The policy and the corresponding budget neutrality adjustment had been extended for a three-year period beginning in FY25, according to the latest Medicare final rule covering hospital inpatient payments (see the Aug. 2 update above). However, the July 23 court ruling could not be incorporated in that rule because of the timing, with the rule required to be published by early August.
An estimated 768 hospitals will end up with a lower wage-index value this year, with rural hospitals experiencing a 0.4% decrease in estimated FY25 Medicare operating payments. Total acute care hospital payments are set to increase by $41 million now that the budget neutrality adjustment is canceled.
A transitional policy
To mitigate the impact of terminating the policy on hospitals that have received the low-wage-index adjustment, CMS is utilizing a 5% cap on wage-index decreases for FY25. Such a cap already applies to year-over-year wage-index changes for all hospitals.
Unlike the general cap, the one-year cap on the decrease for low-wage-index hospitals will not be subject to budget neutrality, meaning the general cohort of hospitals does not face the prospect of a corresponding reduction in Medicare reimbursement.
Although it’s unclear whether the Medicare statute gives CMS authority to bypass budget neutrality requirements in such a manner, the agency said it is acting under the authority of sections in which there is no language establishing any such requirements.
The corresponding changes to a hospital’s cost-report information may affect the calculation of uncompensated care (UC) payments for certain hospitals. Specifically, the UC payment formula’s Factor 3, which reflects a hospital’s burden of uncompensated care relative to the national average, is subject to change.

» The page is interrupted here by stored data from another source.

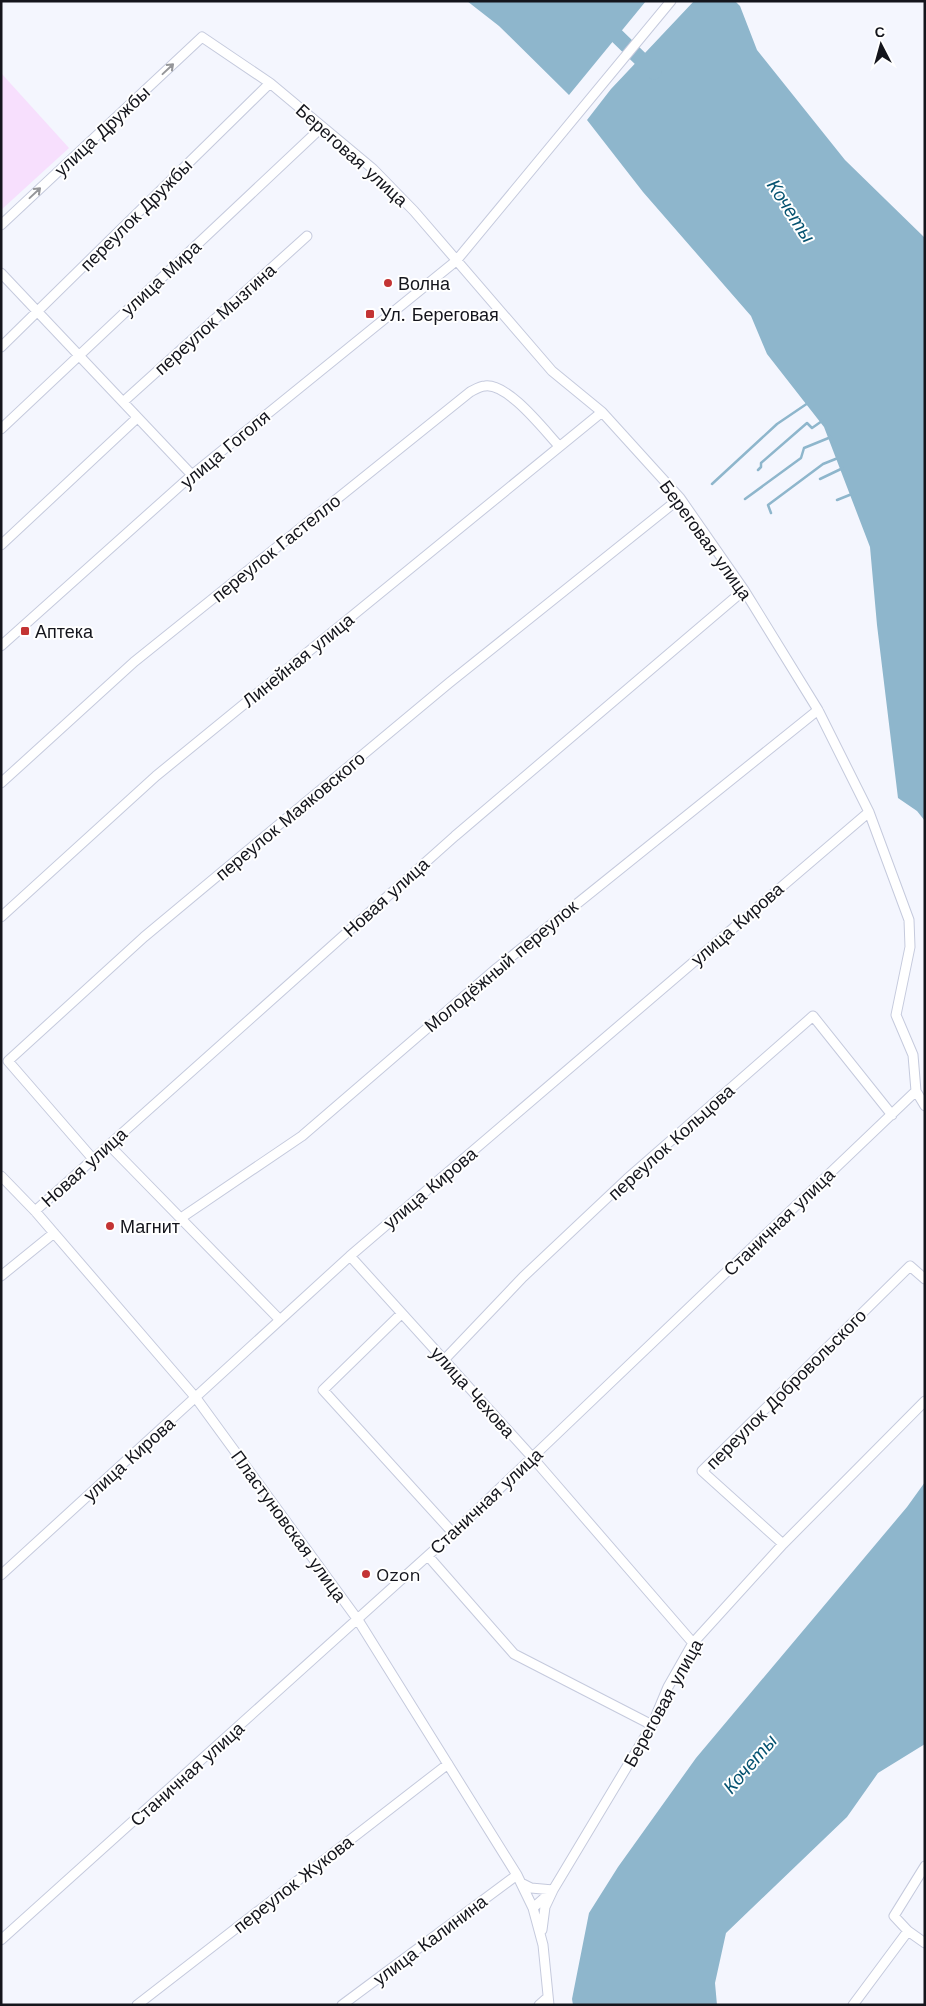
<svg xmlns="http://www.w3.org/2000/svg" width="926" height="2006" viewBox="0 0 926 2006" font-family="'Work Sans',sans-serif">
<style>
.green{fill:#f7dffd}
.water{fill:#8eb6cc}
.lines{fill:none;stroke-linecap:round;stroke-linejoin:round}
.stream{stroke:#8eb6cc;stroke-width:2.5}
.river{stroke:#8eb6cc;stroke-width:15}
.minor-casing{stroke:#c5cadd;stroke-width:11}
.minor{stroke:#fff;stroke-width:9}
.oneway{stroke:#959699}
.poi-dot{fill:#c33434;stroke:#fff;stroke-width:2}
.labels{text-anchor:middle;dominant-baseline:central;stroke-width:4;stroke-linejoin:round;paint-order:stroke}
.street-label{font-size:18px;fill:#14151c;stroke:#fff}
.poi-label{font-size:18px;fill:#14151c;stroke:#fff;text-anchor:start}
.water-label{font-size:19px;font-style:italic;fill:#065371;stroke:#fff}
</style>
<rect width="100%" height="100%" fill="#f4f6fe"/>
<!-- green -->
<path class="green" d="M 1,73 L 69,148 L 1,210 Z"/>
<!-- water -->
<path class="water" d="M 467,1 L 646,1 L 569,95 L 499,26 Z
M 694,1 L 735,1 L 740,6 L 757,50 L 845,160 L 925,238 L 925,821 L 917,811 L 898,798 L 877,625 L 870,547 L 824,427 L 767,354 L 751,316 L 643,192 L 587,120 L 611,89 Z
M 925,1482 L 925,1744 L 878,1773 L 847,1817 L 726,1933 L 715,1983 L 717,2005 L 573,2005 L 572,1999 L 589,1913 L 618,1867 L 696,1758 L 907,1507 Z"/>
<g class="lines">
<!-- stream -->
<path class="stream" d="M 758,470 L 761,467 L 761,463 L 807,423 L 812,428 L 822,421
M 820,479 L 843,468
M 712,484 L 777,424 L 808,403
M 745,499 L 801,458 L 804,448 L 831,437
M 837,500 L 852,494
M 771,513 L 768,505 L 823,464 L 838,458"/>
<!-- river -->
<path class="river" d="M 581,1 L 654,72"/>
<defs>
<path id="minor" d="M 1,225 L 202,37 L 270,83 L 373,169 L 414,211 L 552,371 L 602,412 L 680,498 L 744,590 L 818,710 L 869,812 L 909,920 L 910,947 L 896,1015 L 913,1055 L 916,1091 L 925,1106
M 1,273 L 192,475
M 1,347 L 270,83
M 123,402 L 307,236
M 1,429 L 322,127
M 1,545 L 137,418
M 1,646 L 192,475 L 456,261 L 671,1
M 1,783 L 134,662 L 470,392 C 474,390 480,386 485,386 C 508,383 544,430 559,446
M 1,917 L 156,776 L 602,412
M 109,1145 L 280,1320
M 93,1159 L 8,1061 L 144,937 L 449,683 L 680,498
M 1,1176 L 35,1211 L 196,1398 L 358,1620 L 517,1875 L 533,1908 L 543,1945 L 549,2005
M 35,1211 L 455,836 L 744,590
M 181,1218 L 302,1136 L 497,968 L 818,710
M 350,1256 L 532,1457 L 693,1643
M 1,1276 L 54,1233
M 401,1314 L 323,1390 L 453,1533
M 444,1360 L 523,1277 L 627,1179 L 813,1016 L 892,1115
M 783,1544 L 702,1471 L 910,1266 L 925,1279
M 428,1556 L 514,1654 L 652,1725
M 1,1575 L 350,1256 L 869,812
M 925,1866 L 894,1916 L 908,1931 L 925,1943
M 521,1883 L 531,1888 L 553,1890 L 545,1907 L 542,1930
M 533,1908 L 553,1890 L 652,1725 L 668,1687 L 693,1643 L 783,1544 L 925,1401
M 1,1940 L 453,1533 L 916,1091
M 137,2005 L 448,1764
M 342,2005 L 517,1875
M 539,2005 L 548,1997
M 853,2005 L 908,1931"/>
</defs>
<!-- minor casing -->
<use href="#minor" class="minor-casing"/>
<!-- minor -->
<use href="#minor" class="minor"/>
</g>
<!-- one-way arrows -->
<defs><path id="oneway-shaft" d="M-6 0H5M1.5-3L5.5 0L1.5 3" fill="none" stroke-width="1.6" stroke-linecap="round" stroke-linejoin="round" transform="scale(1.25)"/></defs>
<g class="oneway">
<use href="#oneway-shaft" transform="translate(168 69) rotate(-43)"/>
<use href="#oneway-shaft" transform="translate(35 193) rotate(-43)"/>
</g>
<!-- markers -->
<g class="poi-dot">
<circle cx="388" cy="283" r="5"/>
<rect x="365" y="309" width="10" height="10" rx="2.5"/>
<rect x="20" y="626" width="10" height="10" rx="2.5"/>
<circle cx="110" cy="1226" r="5"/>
<circle cx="366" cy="1574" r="5"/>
</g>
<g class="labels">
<!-- street labels -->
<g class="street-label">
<text transform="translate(102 131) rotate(-43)">улица Дружбы</text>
<text transform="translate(352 155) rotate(42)">Береговая улица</text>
<text transform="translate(136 215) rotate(-45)">переулок Дружбы</text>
<text transform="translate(161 278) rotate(-43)">улица Мира</text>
<text transform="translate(215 319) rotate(-42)">переулок Мызгина</text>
<text transform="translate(225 449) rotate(-40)">улица Гоголя</text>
<text transform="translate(706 540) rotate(54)">Береговая улица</text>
<text transform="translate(276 548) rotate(-39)">переулок Гастелло</text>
<text transform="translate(298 660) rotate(-39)">Линейная улица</text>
<text transform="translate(290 816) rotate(-40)">переулок Маяковского</text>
<text transform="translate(386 897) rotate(-42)">Новая улица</text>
<text transform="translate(737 924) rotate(-41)">улица Кирова</text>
<text transform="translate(501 966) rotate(-40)">Молодёжный переулок</text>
<text transform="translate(671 1142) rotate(-42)">переулок Кольцова</text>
<text transform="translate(84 1167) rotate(-42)">Новая улица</text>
<text transform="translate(430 1188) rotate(-40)">улица Кирова</text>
<text transform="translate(779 1222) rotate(-44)">Станичная улица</text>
<text transform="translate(786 1389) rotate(-45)">переулок Добровольского</text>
<text transform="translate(473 1392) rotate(48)">улица Чехова</text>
<text transform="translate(129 1459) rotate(-42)">улица Кирова</text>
<text transform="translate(486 1501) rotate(-43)">Станичная улица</text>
<text transform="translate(289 1526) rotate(54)">Пластуновская улица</text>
<text transform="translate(663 1703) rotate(-61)">Береговая улица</text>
<text transform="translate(187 1774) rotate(-42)">Станичная улица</text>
<text transform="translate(293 1884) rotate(-38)">переулок Жукова</text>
<text transform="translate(430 1940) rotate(-37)">улица Калинина</text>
</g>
<!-- poi labels -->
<g class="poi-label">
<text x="398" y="283">Волна</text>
<text x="380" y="314">Ул. Береговая</text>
<text x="35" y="631">Аптека</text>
<text x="120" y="1226">Магнит</text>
<text x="376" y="1574">Ozon</text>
</g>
<!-- water labels -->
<g class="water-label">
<text transform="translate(791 211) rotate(57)">Кочеты</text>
<text transform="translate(750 1764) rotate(-49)">Кочеты</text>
</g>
</g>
<!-- border -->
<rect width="926" height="2006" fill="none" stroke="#14151c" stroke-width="5"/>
<!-- north arrow -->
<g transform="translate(881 45) rotate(354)" stroke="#ffffff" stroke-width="4" paint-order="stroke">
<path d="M0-4L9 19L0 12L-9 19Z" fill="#14151c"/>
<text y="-8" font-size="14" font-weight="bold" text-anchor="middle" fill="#14151c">С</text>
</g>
</svg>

“Given the very narrowly targeted update to the information used in the calculation of Factor 3, the change to the previously calculated Factor 3 is of limited magnitude to the majority of hospitals,” CMS wrote.

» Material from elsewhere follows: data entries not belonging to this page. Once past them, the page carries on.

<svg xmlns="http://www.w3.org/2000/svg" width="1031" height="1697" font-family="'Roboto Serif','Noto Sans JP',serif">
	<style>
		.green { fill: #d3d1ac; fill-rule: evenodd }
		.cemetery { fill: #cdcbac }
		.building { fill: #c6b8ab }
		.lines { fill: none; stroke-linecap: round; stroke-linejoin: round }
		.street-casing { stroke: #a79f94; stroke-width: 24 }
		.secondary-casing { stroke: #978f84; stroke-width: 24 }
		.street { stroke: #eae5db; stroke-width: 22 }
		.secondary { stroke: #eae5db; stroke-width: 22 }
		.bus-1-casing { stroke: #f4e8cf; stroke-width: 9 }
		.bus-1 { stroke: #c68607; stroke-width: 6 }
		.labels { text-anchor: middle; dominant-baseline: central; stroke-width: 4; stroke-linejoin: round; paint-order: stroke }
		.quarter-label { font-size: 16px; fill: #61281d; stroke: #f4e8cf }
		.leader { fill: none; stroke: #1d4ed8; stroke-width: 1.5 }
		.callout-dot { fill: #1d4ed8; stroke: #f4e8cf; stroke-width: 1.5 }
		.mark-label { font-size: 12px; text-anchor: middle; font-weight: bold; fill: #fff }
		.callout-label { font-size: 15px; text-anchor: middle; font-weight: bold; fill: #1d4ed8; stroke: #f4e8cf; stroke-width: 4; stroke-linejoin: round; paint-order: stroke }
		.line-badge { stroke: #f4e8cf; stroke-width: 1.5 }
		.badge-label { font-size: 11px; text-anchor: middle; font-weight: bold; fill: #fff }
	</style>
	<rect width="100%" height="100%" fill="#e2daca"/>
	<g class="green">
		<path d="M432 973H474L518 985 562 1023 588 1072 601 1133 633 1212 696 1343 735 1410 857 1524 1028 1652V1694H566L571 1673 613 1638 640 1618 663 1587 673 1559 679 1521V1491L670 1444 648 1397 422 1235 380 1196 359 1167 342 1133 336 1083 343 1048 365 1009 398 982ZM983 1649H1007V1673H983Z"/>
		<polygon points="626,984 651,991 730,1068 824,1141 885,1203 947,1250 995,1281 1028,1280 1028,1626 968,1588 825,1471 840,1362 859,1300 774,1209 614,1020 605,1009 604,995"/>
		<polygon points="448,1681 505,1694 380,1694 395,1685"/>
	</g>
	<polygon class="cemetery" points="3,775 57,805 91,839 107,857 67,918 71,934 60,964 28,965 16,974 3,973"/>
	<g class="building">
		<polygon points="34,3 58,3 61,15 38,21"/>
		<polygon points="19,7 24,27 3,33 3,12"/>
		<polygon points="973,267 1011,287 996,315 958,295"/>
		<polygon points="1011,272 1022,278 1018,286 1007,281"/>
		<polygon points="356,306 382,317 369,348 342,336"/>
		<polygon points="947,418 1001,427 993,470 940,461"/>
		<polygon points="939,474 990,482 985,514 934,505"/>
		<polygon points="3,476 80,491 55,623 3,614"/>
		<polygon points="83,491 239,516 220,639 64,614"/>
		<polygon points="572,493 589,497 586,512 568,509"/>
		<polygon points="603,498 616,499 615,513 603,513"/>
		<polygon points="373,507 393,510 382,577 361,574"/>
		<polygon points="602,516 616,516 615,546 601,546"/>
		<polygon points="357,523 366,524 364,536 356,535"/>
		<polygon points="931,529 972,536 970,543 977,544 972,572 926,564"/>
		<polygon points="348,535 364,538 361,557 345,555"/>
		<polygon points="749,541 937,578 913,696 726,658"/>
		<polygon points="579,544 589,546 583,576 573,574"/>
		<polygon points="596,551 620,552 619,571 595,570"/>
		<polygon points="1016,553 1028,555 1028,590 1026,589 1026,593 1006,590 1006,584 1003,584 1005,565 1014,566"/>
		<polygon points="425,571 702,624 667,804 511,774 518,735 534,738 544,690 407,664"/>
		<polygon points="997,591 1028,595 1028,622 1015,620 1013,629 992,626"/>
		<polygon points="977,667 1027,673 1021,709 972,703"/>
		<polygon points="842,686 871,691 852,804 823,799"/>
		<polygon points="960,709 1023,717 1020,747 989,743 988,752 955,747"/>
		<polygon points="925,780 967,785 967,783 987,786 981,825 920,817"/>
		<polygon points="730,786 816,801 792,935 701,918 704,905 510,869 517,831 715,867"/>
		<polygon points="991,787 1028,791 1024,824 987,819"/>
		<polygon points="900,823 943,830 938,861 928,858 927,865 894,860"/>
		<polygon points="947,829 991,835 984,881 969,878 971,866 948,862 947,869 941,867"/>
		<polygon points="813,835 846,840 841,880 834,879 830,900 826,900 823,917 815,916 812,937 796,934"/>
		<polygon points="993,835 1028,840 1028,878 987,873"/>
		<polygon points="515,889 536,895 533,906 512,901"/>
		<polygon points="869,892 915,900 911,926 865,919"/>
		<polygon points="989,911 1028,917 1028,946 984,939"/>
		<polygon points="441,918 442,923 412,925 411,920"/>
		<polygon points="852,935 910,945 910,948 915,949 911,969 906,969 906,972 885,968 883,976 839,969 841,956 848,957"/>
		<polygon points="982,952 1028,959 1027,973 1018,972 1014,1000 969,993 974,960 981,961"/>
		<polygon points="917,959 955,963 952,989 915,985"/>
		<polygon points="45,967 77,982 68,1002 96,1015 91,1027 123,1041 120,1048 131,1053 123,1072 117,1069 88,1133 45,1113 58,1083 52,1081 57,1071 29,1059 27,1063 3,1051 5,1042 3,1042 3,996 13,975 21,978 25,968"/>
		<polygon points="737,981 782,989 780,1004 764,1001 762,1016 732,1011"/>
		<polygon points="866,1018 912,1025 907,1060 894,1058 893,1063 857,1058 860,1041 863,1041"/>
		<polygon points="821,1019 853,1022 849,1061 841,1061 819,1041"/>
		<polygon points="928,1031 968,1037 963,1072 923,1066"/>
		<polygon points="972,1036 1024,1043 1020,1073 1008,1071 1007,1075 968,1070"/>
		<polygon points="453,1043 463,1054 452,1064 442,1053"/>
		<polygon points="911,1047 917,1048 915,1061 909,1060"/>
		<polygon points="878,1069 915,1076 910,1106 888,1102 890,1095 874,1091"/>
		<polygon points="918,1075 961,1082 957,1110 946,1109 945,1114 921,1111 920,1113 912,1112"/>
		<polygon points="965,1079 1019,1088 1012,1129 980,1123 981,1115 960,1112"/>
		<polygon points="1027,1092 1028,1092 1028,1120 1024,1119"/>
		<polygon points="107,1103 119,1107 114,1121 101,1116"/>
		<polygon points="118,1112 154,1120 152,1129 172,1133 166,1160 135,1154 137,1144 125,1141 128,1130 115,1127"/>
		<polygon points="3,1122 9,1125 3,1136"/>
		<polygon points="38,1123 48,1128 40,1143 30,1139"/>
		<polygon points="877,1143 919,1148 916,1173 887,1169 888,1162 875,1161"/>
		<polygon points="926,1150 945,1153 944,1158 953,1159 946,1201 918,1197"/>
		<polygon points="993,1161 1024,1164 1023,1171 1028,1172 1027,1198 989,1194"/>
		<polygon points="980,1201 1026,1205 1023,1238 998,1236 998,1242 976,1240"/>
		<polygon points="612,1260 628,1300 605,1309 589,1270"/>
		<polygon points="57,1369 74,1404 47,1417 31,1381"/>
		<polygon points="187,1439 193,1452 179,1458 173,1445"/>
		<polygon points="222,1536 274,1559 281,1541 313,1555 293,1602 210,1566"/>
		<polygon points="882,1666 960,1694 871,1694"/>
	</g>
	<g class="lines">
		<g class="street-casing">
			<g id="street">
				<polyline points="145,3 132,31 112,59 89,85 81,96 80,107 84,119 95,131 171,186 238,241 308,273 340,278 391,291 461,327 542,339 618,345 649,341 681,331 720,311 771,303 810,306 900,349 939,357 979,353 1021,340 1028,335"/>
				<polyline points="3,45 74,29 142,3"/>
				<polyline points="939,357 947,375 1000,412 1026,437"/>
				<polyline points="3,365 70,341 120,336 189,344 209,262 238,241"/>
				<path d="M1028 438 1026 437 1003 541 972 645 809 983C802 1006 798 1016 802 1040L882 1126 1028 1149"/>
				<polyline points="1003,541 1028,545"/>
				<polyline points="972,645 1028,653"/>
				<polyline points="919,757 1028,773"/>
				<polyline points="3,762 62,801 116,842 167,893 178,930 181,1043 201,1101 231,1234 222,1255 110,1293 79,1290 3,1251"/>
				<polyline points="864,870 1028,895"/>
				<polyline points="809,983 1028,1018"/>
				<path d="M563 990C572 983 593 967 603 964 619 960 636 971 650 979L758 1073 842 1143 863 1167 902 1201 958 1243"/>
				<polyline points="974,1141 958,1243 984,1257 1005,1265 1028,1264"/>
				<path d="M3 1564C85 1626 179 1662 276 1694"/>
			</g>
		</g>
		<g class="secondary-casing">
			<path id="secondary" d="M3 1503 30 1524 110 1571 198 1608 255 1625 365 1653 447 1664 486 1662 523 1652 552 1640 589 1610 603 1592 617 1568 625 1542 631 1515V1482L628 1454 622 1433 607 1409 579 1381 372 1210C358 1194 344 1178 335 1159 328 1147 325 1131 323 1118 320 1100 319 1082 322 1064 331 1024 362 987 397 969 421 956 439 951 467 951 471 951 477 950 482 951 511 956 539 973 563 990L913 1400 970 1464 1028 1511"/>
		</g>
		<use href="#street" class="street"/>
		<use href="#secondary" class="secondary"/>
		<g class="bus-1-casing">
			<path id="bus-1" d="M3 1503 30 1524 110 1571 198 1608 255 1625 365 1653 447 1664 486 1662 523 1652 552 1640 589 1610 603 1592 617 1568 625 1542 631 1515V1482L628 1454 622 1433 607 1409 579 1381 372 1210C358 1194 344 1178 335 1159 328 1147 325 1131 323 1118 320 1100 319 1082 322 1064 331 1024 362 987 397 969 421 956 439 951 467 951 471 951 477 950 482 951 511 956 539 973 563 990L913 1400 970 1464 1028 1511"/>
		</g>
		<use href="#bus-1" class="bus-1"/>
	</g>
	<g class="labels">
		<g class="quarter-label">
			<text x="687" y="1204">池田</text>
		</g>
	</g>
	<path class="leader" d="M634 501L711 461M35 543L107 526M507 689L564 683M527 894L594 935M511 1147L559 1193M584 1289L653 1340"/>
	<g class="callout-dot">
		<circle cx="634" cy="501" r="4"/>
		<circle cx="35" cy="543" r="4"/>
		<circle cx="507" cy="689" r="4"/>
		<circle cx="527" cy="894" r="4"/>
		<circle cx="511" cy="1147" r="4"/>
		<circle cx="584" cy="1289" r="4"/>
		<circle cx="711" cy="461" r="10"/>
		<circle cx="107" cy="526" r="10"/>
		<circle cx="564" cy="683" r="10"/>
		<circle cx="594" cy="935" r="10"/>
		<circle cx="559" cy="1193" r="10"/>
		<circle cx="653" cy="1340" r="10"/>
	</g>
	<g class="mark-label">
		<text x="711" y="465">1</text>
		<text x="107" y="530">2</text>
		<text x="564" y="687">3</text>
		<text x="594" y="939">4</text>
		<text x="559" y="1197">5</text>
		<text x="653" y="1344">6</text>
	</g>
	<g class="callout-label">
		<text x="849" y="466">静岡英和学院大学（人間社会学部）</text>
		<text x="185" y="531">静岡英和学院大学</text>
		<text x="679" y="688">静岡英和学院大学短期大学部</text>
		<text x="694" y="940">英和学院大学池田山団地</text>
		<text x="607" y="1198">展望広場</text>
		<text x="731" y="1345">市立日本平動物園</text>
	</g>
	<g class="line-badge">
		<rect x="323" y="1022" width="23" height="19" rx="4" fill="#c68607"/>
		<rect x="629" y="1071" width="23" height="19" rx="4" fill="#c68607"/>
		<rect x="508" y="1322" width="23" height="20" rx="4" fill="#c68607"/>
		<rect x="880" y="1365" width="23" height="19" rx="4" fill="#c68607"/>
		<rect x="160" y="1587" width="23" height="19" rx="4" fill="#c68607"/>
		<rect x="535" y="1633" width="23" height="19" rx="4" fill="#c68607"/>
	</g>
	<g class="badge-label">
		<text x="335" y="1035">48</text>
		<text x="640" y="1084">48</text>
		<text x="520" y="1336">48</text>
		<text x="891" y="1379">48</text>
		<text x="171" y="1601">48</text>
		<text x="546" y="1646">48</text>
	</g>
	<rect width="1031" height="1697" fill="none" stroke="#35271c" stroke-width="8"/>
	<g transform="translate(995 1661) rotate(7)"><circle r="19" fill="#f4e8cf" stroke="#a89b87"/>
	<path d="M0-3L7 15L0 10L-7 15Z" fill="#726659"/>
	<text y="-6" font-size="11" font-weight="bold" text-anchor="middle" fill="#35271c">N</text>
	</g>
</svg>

Removal of the low-wage-index policy also means CMS no longer will apply a second budget neutrality adjustment to the geographic adjustment factor for FY25. Only an adjustment for the general 5% cap on wage-index decreases will be used.
The outlier threshold also was recalculated to account for the changes, increasing by more than $60 to $46,217.
What comes next
Although the provisions are deemed to be final rather than subject to notice-and-comment procedures, CMS will consider industry feedback and theoretically can issue retroactive changes. Comments can be submitted through Nov. 29 at regulations.gov.
In the new regulations, CMS said it “respectfully disagrees” with the Bridgeport decision but did not clarify whether it will pursue a further appeal to seek authority to potentially reinstate the low-wage-index policy in a future year. The 45-day deadline to request further review by the circuit court has expired, but the 90-day window to petition for a writ of certiorari from the Supreme Court runs through Oct. 20.